A criação de colônias iniciou em São Leopoldo e vales próximos (a partir de 1824); Litoral Norte (1826); Litoral Sul (1850); Região Central (1840); e as regiões Norte e Oeste (depois dos anos 1870). A partir delas, surgiram outros núcleos, explica Trespach. O primeiro projeto durou entre 1824 e 1830, recebendo mais de 5 mil alemães. A partir de 1834, os projetos passaram a ser patrocinados pelas províncias. A segunda etapa da colonização ocorreu até 1871; a terceira, entre 1889-1914. Até 1922, são contabilizadas 142 colônias no RS, Estado com mais alemães. Por fim, entre 1919 e 1939, período entre guerras, ocorre a maior chegada de imigrantes, já não atrelada a um projeto de colônias.

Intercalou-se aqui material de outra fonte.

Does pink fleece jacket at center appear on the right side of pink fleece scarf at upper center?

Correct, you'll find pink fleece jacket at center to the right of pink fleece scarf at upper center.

— Eles contribuíram muito com a questão da formação do povo gaúcho, por população mesmo, mas por trabalho, por valorização da educação, da pesquisa científica, da diversidade religiosa — avalia Trespach.
Do mesmo modo que trouxeram o uso da carne de porco, aprenderam a utilizar a carne do gado. Aqui, também desenvolveram o uso do aipim e das mais diversas formas da batata, com a qual já tinham contato. Houve uma mistura de elementos, que gerou, por exemplo, a cuca. Essas modificações configuram uma cultura teuto-brasileira, na visão de Braun:
— Muitos de nós já somos brasileiros há cinco, seis gerações. Existe muito forte esse entendimento dessa cultura, dessa história e dessas tradições teuto-gaúchas, teuto-brasileiras. Se trouxe uma cultura e se transformou. Eu acho que é feliz quem pode conhecer mais da sua própria história e preservar o que deseja.
Celebrações do Bicentenário
Para comemorar, o governo do Estado lançou uma programação especial para o Bicentenário da Imigração Alemã, que inclui concertos da Orquestra Sinfônica de Porto Alegre (Ospa), projeto de documentação da imigração com estudantes na Univates, exposições, simpósios, festivais e outros eventos.
— Estamos celebrando a vida em todos os seus aspectos. Alle Menschen werden Brüder (Todas as pessoas tornam-se irmãs), verso presente na Nona Sinfonia de Beethoven, tem sido o mote filosófico do Bicentenário: a fraternidade — afirma Rafael Gessinger, presidente da Comissão do Bicentenário.